Un sac d'ampoules brisées

supra



Il s'éveille dans un halètement de noyé rejeté sur le sable. C'est peut être la sécheresse qui frappe le canyon raviné de sa gorge qui le tire de son sommeil, ou peut être que d'étranges persistances phosphorescentes sont une fois encore venues ramper jusqu'à sous ses paupières, tout au fond de leur enfouissement dans les draps jaunis.


Sa peau gratte, racle et s'effiloche. Il a l'impression d'être une conscience restée prisonnière d'une mue dont le processus se serait malencontreusement inversé, d'un parchemin resté trop prés de l'âtre où l'encre et les brûlures corrode désormais la surface de manière indistincte.

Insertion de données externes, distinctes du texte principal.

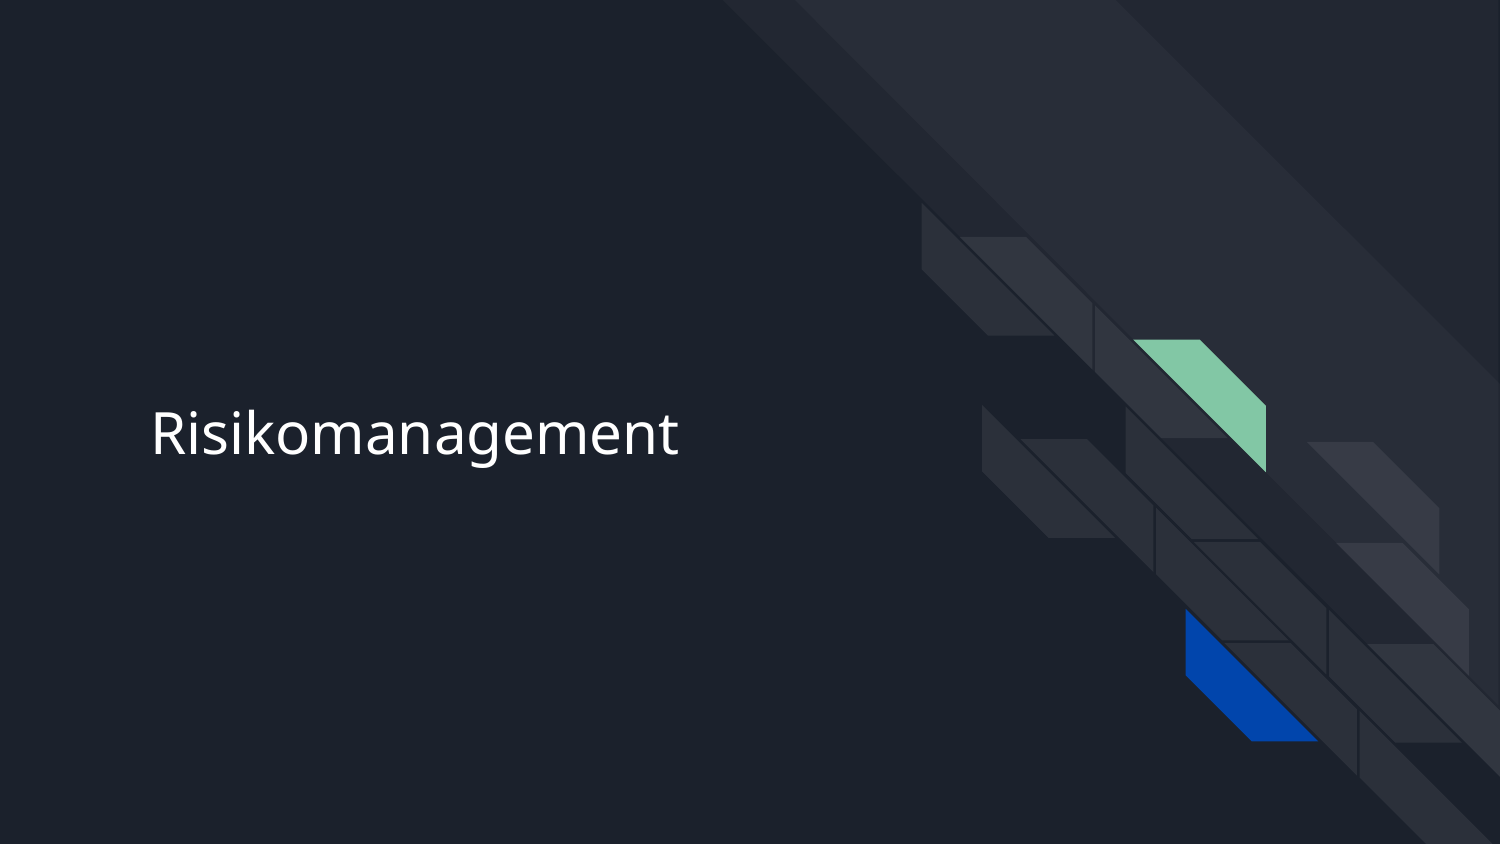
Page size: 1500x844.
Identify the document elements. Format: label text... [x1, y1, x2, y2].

title Risikomanagement [135, 142, 888, 720]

Sa gorge n'est que rocailles et cendres, éboulis et raclements tandis qu'il maugrée. dehors la lumière filtrant par les interstices est déjà rouge et faible. Sa tournée ne va pas tarder à commencer. En sortant du lit, il se saisit d'une bouteille placée préalablement à proximité pour cet usage, et boit dans d'énormes déglutitions avides. Il se rejette ensuite en arrière sur une chaise, pour revenir ensuite s'appuyer sur la petite table au centre de la pièce et se prendre la tête entre les mains.

Sur le plafond nu de la petite chambre des ombres passent parfois.


Cela se regroupe déjà .


Il lance une insulte dans un langage primordial, mais ça lui coûte de hausser le ton. De chacune de ses tempes naît immédiatement une flopée d'étincelles qui lui inonde les yeux.  


Cinq minutes à respirer pesamment, puis ils se soulève de sa chaise. Il se saisit d'une sacoche appuyée prés de la porte. Elle émet un bruit de verre qui s'entrechoque, comme si elle était remplie d'ampoules brisées. Son emplacement consacré est délimité par une absence de la poussière moutonneuse qui tapisse le reste de son antre.


Quand il sort dans le couloir il entend derrière les murs les bruits de la vie derrière les murs, cette vie inconsciente et oublieuse des rites. Il fait attention a alléger son pas , à ne pas signifier sa présence par un entrechoc malencontreux du contenu de sa besace. Il fait nuit dehors. Il respire l'air humide de cette nouvelle nuit. Il porte à ses lèvres une flasque de liquide à brûler. Au contact de ce liquide qu'elle ne  connait que trop, sa gorge se cabre et s'ébroue , renâclant à la tache.


Mais il ne renonce pas, dût-t'il se brûler la gorge, noircir ses poumons, et gorger chacune de ses bronchioles de goudrons, à souffler en direction du ciel des torrents de feu qui assèchent jusqu'à la cornée de ses yeux, à se consumer tout entier sous le regard de réprobation, peu concerné ou amusé des passants, rien ne l'empêche de souffler ses ridicules flammèches comme des substituts vacillants, de timides tentatives de rééquilibrer l'entropie .


Quand il gueule au ciel et que c'est le voisin excédé qui lui répond, que la voûte céleste lui semble être une cloche sur un plat sur le point d'être servi,  chaque nuit, il lui voue un rituel ancestral au retour du matin. Ce qui pour chacun est acquis est pour lui le fruit d'un long pèlerinage dans les bouges de la ville, et de ses places vides, de ses rues aveugles et froides, en un ordre et une méthodologie pratiquée mille fois et connu de lui seul. Battant le pavé jusqu'à qu'il obtienne enfin la réponse escompté de l'univers , qu'un interstice de lumière baille enfin entre le ciel et la terre.  


Alors, rompu, perclu il emprunte le chemin qui le ramène chez lui sous les éclats naissants d'une nouvelle journée, même si son retour se fait, comme toujours, dans une brume mouvante et asphyxiante, ne laissant filtrer que peu de détail d'un paysage fantomatique d'ou s'élève d'étranges et gigantesques monolithes fantomatiques baigné d'une lumière spectrale. Lui ne les remarque qu'à peine, cherchant le trajet incertain qui le mènera à sa chambre, titubant, vacillant comme une flamme qui va s'éteindre, un bruit d'ampoules brisées ponctuant chacun de ses pas.